Critics claim brutal slaying of soldier on London street could have been prevented by recently vetoed communications monitoring law.

Gary Flood, Contributor

May 29, 2013

3 Min Read

A few weeks back, U.K. Deputy Prime Minister Nick Clegg announced he would block extensions of the monitoring powers of U.K. intelligence and law enforcement agencies because he agreed with critics who complained they amounted to a "snooper's charter".

Such decisions might now backfire on political leaders as voices start to call for closer communications monitoring in the wake of last week's savage Islamist terror attack on a British soldier on a Woolwich, London street.

One of Clegg's own party, House of Lords Peer Lord Carlile, went public Sunday in an article in the populist Mail that the law Clegg vetoed, the Communications Data Bill, would have been "very likely" to prevent attacks of this kind in the future.

[ What are other ways terrorists slip through the cracks?

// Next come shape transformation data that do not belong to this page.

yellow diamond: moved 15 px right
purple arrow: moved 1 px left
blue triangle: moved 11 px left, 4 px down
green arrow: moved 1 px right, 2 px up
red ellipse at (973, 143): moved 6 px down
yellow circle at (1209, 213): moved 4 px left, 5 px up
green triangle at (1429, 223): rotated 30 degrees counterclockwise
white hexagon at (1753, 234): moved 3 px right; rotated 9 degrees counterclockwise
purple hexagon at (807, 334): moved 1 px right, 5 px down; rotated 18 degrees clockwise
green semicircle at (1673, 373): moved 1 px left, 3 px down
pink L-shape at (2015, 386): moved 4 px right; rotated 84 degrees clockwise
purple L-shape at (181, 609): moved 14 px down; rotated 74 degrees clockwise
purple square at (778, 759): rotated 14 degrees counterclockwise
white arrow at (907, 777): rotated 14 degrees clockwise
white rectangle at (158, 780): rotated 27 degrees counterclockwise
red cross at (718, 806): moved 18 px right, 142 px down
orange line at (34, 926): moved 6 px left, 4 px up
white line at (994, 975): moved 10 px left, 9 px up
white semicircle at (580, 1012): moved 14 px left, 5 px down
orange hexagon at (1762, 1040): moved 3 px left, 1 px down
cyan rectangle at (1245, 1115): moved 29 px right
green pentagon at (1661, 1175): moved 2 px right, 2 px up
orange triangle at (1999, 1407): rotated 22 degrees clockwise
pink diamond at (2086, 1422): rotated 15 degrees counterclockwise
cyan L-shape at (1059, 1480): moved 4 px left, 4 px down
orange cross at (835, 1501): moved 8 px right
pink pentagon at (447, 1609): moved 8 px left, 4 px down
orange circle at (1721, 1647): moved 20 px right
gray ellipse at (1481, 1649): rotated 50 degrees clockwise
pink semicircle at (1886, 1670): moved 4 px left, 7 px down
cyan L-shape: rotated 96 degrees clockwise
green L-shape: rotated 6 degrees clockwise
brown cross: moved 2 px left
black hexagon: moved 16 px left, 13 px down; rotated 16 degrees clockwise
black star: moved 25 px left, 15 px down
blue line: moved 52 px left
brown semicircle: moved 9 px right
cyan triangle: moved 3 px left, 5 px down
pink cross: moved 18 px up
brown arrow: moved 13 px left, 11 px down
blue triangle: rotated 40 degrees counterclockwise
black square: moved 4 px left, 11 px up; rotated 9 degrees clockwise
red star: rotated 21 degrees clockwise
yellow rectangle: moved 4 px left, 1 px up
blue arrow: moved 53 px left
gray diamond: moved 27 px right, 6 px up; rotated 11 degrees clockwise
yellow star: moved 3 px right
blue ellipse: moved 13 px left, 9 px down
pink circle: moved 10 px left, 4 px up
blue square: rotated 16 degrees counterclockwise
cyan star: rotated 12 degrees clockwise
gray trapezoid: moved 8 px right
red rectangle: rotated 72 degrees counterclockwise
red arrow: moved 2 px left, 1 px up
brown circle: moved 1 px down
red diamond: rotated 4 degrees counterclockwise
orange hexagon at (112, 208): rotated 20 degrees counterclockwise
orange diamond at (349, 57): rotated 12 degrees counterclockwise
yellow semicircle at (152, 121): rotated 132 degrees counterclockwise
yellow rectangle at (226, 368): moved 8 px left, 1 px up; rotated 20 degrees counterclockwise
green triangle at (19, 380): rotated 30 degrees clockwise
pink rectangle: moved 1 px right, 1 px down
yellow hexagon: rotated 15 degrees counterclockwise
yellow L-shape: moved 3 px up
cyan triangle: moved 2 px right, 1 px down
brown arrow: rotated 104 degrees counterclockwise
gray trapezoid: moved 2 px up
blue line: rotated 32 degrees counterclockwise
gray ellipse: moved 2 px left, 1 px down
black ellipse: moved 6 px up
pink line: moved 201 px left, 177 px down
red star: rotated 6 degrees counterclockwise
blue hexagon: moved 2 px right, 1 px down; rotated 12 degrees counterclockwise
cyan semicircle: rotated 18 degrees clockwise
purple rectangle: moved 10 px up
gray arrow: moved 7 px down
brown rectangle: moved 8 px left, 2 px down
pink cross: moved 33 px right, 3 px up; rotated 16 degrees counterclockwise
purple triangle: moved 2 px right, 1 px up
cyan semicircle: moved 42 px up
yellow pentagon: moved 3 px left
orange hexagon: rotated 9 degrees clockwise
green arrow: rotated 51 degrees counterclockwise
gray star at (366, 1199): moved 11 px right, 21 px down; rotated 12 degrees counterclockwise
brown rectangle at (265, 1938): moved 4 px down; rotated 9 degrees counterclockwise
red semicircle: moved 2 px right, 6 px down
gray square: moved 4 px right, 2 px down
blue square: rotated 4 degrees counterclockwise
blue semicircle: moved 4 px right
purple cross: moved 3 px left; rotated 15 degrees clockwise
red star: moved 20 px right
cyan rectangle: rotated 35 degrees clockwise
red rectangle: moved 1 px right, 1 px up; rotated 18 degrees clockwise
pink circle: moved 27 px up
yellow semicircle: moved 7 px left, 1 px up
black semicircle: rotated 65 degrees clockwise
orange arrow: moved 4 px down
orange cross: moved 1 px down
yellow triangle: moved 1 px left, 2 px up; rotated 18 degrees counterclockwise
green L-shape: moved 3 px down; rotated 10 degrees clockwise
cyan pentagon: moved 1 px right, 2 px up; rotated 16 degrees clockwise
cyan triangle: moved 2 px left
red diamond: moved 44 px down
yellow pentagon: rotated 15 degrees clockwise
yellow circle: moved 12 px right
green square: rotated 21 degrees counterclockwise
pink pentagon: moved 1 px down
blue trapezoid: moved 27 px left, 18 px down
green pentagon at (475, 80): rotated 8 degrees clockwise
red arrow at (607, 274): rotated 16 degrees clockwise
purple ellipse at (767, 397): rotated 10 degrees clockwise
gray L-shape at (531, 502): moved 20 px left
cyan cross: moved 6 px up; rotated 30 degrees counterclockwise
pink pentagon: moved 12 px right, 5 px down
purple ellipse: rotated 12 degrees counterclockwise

Read How Foreign Names Trip Up Terrorism Databases. ]

Carlile's attack is made more potent by his claim that he wrote to Clegg immediately after the latter's move to warn him, "I fear that this [blocking of the Bill] may come to haunt you and the party if any terrorism event occurs which could otherwise have been avoided."

Clegg's critics argue that the interception of Web and email communications data traffic as proposed would have alerted authorities to plans by the terrorists, who were already known to Britain's counter- intelligence agency, the Security Service.

Home Secretary Theresa May joined Carlile on Sunday to argue on the BBC that the bill should be revived. "I have always been clear that access to communications data is essential for law enforcement agencies and the intelligence agencies," May said in an interview on The Andrew Marr Show. "Law enforcement agencies, the intelligence agencies need access to communications data and that is essential to them doing their job," she said.

May is a member of the dominant party in the Coalition, the Conservatives, and it's no real surprise her call has been supported by other members of that party, too. But at least some of the Labor opposition have started to add their calls for a resuscitation of the bill's provisions, with former Home Secretary Alan Johnson saying on the same broadcast, "We need to get [a new version of the bill] on the statute book before the next general election."

Civil libertarians have been quick to come to Clegg's defense, with pressure group Big Brother Watch arguing that Britain's terrorist trackers already have just the sort of legislative powers, via RIPA, that Carlile and others say they have been denied, and that "factual errors and cheap rhetoric" are clouding the debate in a shocked post-Woolwich nation.

Thus British police "already have the power to find out who a suspected terrorist is talking to," said Big Brother Watch. How they do so -- "from covert human intelligence sources, covert surveillance, directed surveillance or intercept" -- is up to them. If someone were identified as a possible terrorist, local police and agencies can already monitor their online activity, and if the suspects had used some encrypted form of communication, the Communications Data Bill would "not have yielded any information," claimed the group.